═══ Text section

Skip to main content

A library for explicit data pipelines

Project description

tacit

Pydantic-style schemas for DataFrame pipelines, built on ibis and pandera.

Every DataFrame operation makes implicit assumptions about the data — which columns exist, their types, whether nulls are allowed. Tacit makes them explicit: you define schemas as Python classes and enforce contracts on the functions that transform them. From that single definition:

  • Catch errors where they happen — pandera validates actual data at pipeline boundaries. Missing columns, wrong types, constraint violations — caught where bad data enters, not three stages downstream.
  • Catch errors before they happen — type checkers (mypy, pyright, ty, pyrefly) verify that every pipeline stage respects the contract before your code runs.
  • Make contracts self-documenting — "go to definition" on any schema shows every column, its type, and its constraints. No Slack threads, no stale wiki pages. The code has the full context — for teammates, for your future self, and for coding agents that can discover schemas without extra context files.
  • Make changes safe — rename a column in a schema and your type checker flags every function that needs updating — across teams, across repos.

Works across any ibis-supported backend — DuckDB, Spark, BigQuery, Snowflake, Polars, Postgres, and more.

Documentation

Install

uv add tacit

# or with pip directly
pip install tacit

Quick example

import ibis
import tacit


class Iris(tacit.Schema):
    sepal_length: float
    sepal_width: float
    petal_length: float
    petal_width: float
    species: str


class IrisFeatures(Iris):
    sepal_ratio: float
    petal_ratio: float
    petal_area: float


@tacit.contract
def engineer_features(df: tacit.DataFrame[Iris]) -> tacit.DataFrame[IrisFeatures]:
    return df.mutate(
        sepal_ratio=df.sepal_length / df.sepal_width,
        petal_ratio=df.petal_length / df.petal_width,
        petal_area=df.petal_length * df.petal_width,
    )


con = ibis.duckdb.connect()
raw = con.read_csv("iris.csv")

iris = Iris.parse(raw)
features = engineer_features(iris)

Schemas are Python classes — your editor autocompletes column names from them. parse() coerces types and validates at the boundary. @contract enforces input/output schemas at runtime. DataFrame[S] is an ibis Table, so you get the full ibis expression API with no wrapping.

What else

Constraints — go beyond column names and types with value-level checks, powered by pandera:

from typing import Annotated

class Order(tacit.Schema):
    amount: Annotated[float, tacit.Check.ge(0)]
    status: Annotated[str, tacit.Check.isin(["pending", "shipped"])]
    notes: Annotated[str, tacit.Nullable()]

cast() vs parse()parse() runs full validation (executes queries). cast() checks column names and types only — zero execution cost, for internal pipeline steps where the data has already been validated.

validate=True@contract uses cast() by default. Pass validate=True at pipeline entry points to run full parse() validation on inputs and outputs.

══════
═══ Data section

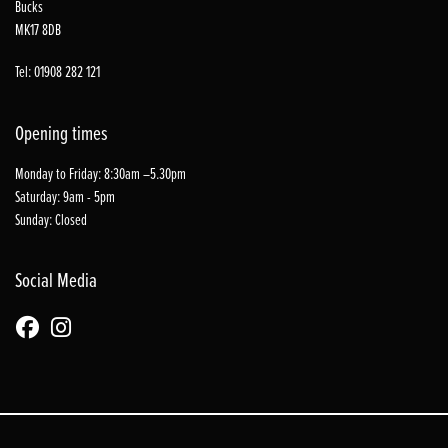
Bucks
MK17 8DB
Tel: 01908 282 121
Opening times
Monday to Friday: 8:30am –5.30pm
Saturday: 9am - 5pm
Sunday: Closed
Social Media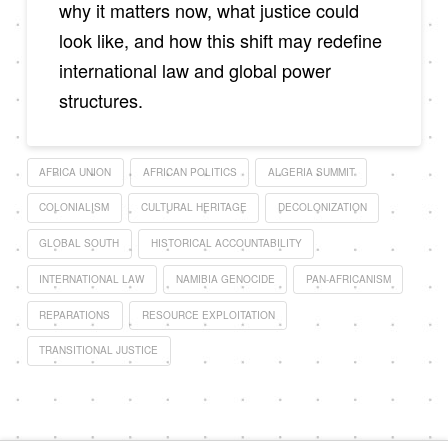
why it matters now, what justice could
look like, and how this shift may redefine
international law and global power
structures.
AFRICA UNION
AFRICAN POLITICS
ALGERIA SUMMIT
COLONIALISM
CULTURAL HERITAGE
DECOLONIZATION
GLOBAL SOUTH
HISTORICAL ACCOUNTABILITY
INTERNATIONAL LAW
NAMIBIA GENOCIDE
PAN-AFRICANISM
REPARATIONS
RESOURCE EXPLOITATION
TRANSITIONAL JUSTICE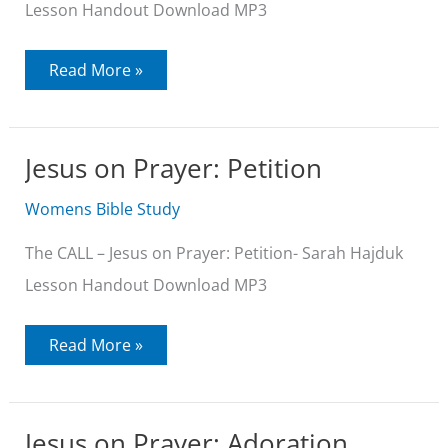
Lesson Handout Download MP3
Jesus
Read More »
on
Seeking
Jesus on Prayer: Petition
Womens Bible Study
The CALL – Jesus on Prayer: Petition- Sarah Hajduk
Lesson Handout Download MP3
Jesus
Read More »
on
Prayer:
Petition
Jesus on Prayer: Adoration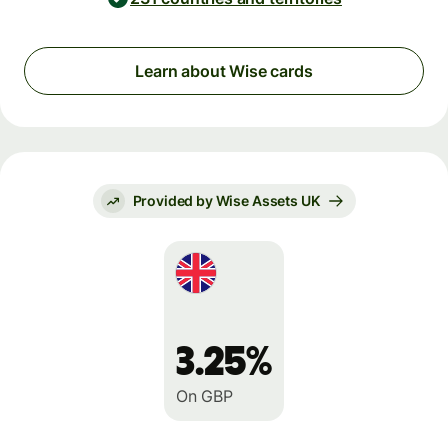
Learn about Wise cards
Provided by Wise Assets UK
3.25%
On GBP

══════

Tasks to perform
1 – Name every type checker that the tacit project description says can verify pipeline stages before the code runs.
2 – Recast the paragraph of the tacit project description that begins "Schemas are Python classes" as a short bulleted list that keeps its main facts.

Your responses
1 – mypy, pyright, ty, pyrefly

2 –
- Schemas are Python classes, so the editor autocompletes column names from them.
- parse() coerces types and validates at the boundary.
- @contract enforces input and output schemas at runtime.
- DataFrame[S] is an ibis Table, which gives the full ibis expression API with no wrapping.